Können Sie sich noch an den 15. September 2008 erinnern? Genau vor zehn Jahren meldete die traditionsreiche US-Investmentbank Lehman Brothers Insolvenz an. Was in den Erinnerungen meist unterschlagen wird: Am selben Tag wurde Merrill Lynch von Bank of America übernommen, weil jene ansonsten den gleichen Weg wie Lehman Brothers beschritten hätte: Den in die Zahlungsunfähigkeit. Der Dow-Jones-Index brach zweistellig ein, der größte Kursverfall seit den Terrorattacken vom 11. September 2001.

Und hierzulande?

Auch in Deutschland ging es tumultartig zu. Dass die BaFin die deutsche Lehman-Tochter zumachte, war zu erwarten gewesen. Für Verwunderung und (auch wenn dies angesichts des Kursdebakels schwerfiel) Heiterkeit sorgte dagegen die Meldung, dass noch einen Tag später eine Überweisung in Höhe von 320 Mio. Euro an die bereits insolvente Lehman Brothers bekannt wurde. Die Überweisung stammte ausgerechnet von der Kreditanstalt für Wiederaufbau KfW, einem öffentlich-rechtlichen Kreditinstitut.

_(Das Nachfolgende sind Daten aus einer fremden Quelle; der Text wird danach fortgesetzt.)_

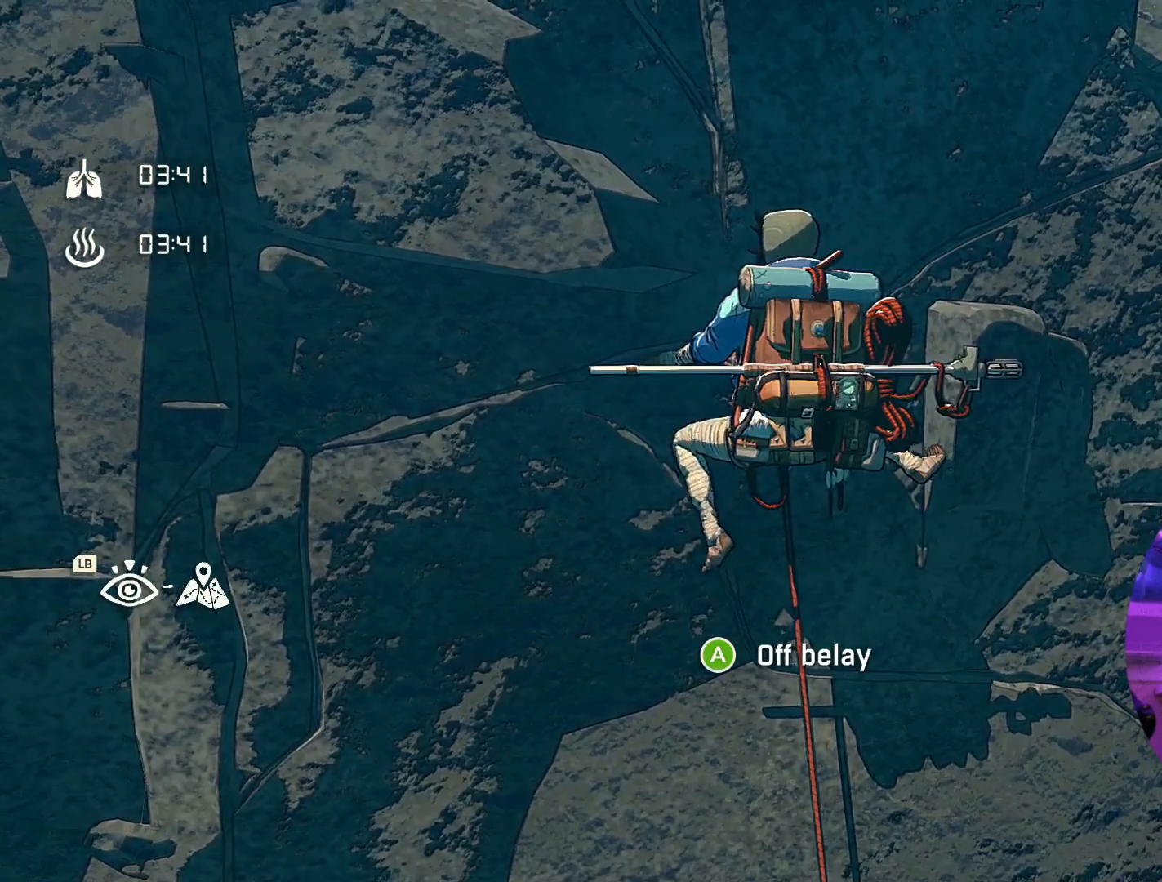
{"buttons": ["R1"], "left_stick": "center", "right_stick": "center", "events": [[400, "left_stick", "center"], [450, "R1", "down"]]}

Dies war dann doch zu viel: Zwei KfW-Vorstände wurden binnen weniger Tage entlassen. Abgesehen davon blieben die Verantwortlichen größtenteils an Bord. Übrigens auch in den USA, was die New York Times in ihrer gestrigen „10-Jahre-Lehman-Sonderausgabe“ trefflich bemerkt hat. Unter der (ins Deutsche übersetzten) Schlagzeile “Die Politiker haben das Finanzsystem gerettet. Und Amerika hat ihnen nie verziehen” gelingt es der NYT, ein facettenreiches Thema auf den Punkt zu bringen: Niemals lass diejenigen ein Problem reparieren, die für dessen Entstehung verantwortlich waren!

Die Wurzel allen Übels

Im Alltagsleben würden wir das Motto problemlos unterschreiben. Haben wir ein Problem mit unserem Auto, welches unser angestammter Mechaniker nicht lösen kann, bringen wir es in eine neue Werkstatt. Anders EZB-Chef Trichet: Er befand sich schon vor der Krise in einer Position von Autorität und Macht. Und auch noch Jahre danach.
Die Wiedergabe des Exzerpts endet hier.